En route to winning the championship for the George Mernagh memorial cup, Lillymai Walsh and Chapel Hill Rose moved up a place to top the final line-up in the open 1.05m class while Good News Scotty, who recorded the only clear round, moved up from third to win the concluding open class which was a qualifier for next year’s Royal International Horse Show at Hickstead.
“This is our third time to win a qualifier and, while other matters intervened to stop us travelling before, this time I’m determined to go and am going to put a bit of money away each month to cover the costs,” said winning rider Shauna Kidd, a mother of three who works as a validation and compliance specialist with the Dunboyne-based bio pharmaceutical firm MSD. “We haven’t done a lot this year but we did win the small horse working hunter class at Balmoral and some local Riding Club classes.”
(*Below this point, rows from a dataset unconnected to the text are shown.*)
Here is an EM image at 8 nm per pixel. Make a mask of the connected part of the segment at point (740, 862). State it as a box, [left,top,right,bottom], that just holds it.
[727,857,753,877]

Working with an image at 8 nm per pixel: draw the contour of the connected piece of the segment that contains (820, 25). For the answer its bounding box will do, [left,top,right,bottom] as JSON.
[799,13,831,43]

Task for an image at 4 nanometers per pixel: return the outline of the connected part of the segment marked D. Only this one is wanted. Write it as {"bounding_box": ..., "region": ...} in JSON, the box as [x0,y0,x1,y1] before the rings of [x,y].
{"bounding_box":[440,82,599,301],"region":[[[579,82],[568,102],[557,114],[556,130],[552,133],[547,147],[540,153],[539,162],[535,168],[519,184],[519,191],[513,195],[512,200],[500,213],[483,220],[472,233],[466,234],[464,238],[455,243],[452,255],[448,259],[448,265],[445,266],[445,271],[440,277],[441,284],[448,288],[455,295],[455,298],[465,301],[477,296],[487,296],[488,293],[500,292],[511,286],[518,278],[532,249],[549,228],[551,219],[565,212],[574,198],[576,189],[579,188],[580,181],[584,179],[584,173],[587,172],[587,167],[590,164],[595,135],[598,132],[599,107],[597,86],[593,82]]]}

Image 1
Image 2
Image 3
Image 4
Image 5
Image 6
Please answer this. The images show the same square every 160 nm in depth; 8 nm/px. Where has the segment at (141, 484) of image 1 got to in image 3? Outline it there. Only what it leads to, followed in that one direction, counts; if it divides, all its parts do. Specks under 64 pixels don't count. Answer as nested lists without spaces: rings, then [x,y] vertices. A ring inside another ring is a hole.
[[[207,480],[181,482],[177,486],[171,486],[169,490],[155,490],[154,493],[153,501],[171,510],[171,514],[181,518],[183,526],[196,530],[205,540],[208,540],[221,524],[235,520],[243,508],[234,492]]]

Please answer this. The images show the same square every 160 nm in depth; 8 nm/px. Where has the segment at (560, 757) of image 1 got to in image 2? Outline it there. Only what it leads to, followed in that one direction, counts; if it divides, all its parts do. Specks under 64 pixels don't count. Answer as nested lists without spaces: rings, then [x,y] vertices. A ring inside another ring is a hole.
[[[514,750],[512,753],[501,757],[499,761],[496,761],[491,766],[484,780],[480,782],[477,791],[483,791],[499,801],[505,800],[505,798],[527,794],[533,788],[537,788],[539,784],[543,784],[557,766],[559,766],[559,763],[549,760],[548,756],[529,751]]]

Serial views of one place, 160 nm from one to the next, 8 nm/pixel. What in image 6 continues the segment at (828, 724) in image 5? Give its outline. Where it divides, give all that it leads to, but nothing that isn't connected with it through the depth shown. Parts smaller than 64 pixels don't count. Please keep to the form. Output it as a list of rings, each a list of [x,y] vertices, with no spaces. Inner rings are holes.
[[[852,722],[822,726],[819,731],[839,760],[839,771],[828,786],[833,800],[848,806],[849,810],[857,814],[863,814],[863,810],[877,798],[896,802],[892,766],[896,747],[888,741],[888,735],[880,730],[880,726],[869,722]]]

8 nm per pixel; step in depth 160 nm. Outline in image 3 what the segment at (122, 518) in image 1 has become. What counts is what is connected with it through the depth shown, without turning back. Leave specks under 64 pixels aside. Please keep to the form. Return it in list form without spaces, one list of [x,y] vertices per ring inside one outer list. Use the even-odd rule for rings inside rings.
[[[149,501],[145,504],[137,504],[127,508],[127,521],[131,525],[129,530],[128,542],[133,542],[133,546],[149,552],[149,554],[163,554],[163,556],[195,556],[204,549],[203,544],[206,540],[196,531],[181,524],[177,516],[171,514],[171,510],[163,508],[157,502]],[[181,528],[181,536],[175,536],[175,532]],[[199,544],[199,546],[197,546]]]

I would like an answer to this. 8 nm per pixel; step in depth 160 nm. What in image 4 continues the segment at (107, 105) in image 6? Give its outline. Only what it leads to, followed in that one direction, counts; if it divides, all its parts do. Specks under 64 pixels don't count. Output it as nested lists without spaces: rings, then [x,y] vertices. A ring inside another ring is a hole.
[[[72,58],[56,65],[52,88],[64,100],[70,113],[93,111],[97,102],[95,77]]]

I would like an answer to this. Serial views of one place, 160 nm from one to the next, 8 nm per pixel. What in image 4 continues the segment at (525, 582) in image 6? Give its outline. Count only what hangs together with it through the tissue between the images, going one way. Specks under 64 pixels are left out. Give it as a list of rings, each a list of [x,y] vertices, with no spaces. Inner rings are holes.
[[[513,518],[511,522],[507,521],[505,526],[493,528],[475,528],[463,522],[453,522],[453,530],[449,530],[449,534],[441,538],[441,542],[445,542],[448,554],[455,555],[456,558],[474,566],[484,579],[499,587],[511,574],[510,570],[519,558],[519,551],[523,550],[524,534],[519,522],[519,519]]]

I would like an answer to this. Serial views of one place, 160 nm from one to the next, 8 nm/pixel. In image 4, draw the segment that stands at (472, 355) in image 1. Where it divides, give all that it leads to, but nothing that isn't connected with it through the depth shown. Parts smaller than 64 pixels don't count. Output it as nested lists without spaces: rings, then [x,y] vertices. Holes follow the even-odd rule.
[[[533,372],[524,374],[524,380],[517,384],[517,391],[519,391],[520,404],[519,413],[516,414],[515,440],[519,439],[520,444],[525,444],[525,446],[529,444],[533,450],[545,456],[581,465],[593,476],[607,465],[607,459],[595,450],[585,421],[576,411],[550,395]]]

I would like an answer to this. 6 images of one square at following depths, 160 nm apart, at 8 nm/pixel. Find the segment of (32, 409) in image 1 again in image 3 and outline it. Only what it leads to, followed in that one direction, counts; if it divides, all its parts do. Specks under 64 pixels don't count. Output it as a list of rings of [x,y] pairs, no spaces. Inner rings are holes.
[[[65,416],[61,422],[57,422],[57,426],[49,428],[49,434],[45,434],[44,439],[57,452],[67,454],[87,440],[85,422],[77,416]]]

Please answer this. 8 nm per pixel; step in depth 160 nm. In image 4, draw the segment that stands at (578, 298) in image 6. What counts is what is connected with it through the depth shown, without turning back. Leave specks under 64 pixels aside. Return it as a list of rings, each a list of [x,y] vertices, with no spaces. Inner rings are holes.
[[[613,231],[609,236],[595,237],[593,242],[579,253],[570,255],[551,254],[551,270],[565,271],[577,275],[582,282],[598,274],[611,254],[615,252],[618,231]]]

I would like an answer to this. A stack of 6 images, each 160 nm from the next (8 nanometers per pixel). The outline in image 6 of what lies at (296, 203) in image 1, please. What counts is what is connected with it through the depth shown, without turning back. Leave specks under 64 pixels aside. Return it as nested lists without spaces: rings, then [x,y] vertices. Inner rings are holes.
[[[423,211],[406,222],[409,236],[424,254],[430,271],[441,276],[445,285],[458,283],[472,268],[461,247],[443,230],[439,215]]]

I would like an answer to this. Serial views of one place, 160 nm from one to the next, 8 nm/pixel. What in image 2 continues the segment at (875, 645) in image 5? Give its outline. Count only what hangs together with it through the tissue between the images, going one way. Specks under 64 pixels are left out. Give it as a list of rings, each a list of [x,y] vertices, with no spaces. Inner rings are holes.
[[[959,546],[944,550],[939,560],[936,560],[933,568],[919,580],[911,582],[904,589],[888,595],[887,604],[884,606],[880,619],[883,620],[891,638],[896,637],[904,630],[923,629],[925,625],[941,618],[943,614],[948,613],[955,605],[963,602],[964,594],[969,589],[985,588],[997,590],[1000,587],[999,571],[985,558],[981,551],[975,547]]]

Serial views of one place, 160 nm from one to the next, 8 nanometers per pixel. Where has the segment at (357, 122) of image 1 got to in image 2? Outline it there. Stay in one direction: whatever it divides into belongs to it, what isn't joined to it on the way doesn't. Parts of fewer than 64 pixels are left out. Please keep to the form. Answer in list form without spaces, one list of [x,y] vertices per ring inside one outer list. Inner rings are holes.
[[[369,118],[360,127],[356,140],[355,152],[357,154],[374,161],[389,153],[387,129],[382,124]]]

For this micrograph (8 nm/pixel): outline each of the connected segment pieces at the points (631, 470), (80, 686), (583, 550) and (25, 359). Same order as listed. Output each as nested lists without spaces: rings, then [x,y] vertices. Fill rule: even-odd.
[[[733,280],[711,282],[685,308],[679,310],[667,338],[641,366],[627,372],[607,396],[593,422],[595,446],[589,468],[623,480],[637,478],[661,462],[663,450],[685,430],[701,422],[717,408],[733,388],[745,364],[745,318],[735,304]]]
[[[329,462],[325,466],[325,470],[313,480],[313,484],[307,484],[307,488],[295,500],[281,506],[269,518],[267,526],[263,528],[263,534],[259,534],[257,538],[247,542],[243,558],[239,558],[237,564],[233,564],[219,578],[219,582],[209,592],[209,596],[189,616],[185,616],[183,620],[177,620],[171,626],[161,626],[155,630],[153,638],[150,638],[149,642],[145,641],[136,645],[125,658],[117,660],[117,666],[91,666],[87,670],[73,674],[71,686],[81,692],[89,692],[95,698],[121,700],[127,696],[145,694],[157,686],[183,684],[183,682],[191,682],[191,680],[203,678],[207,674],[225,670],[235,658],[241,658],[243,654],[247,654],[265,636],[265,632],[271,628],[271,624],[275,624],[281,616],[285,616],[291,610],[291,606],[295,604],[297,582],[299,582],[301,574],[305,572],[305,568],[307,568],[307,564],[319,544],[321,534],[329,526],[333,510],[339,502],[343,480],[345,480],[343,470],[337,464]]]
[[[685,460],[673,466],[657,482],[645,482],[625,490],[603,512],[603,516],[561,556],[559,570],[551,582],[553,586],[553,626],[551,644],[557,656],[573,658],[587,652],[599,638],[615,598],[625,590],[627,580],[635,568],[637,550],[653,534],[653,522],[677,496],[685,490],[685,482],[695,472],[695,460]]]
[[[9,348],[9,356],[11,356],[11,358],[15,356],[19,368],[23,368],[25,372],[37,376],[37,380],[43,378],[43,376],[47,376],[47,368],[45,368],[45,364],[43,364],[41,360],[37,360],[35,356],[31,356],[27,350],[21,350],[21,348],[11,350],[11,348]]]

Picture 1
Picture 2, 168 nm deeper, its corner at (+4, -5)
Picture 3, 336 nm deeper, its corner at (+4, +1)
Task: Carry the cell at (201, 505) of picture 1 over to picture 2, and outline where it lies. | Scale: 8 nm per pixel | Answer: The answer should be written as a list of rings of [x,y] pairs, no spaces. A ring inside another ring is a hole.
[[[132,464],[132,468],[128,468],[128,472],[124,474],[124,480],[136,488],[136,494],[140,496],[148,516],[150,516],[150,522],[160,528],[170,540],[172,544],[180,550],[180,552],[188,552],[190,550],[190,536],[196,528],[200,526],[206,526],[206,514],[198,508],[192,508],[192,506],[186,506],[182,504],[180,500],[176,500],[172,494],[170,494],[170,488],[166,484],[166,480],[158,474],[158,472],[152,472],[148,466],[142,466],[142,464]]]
Kidd ended up on her own at Tattersalls on Sunday as her mother Jayne, a fellow member of Ashbrook Riding Club who is sometimes allowed compete Good News Scotty, took Shauna’s children home; another Ashbrook member, John Gavin, bred the 16-year-old Last News gelding. As her grey was overlooked in the championship, Kidd probably rued the fact that she hadn’t gone home as well especially as she was competing in the EI100 (Amateur) class at Clonmahon House on Sunday with Killossery Khaleesi.
In selecting their reserve champion, Hopkins and Gaunt stuck with the RIHS qualifier and selected the second-placed combination in that class, Lesley Jones with Yvonne Pearson’s 11-year-old Loughehoe Guy gelding Cairnview Redwood Guy.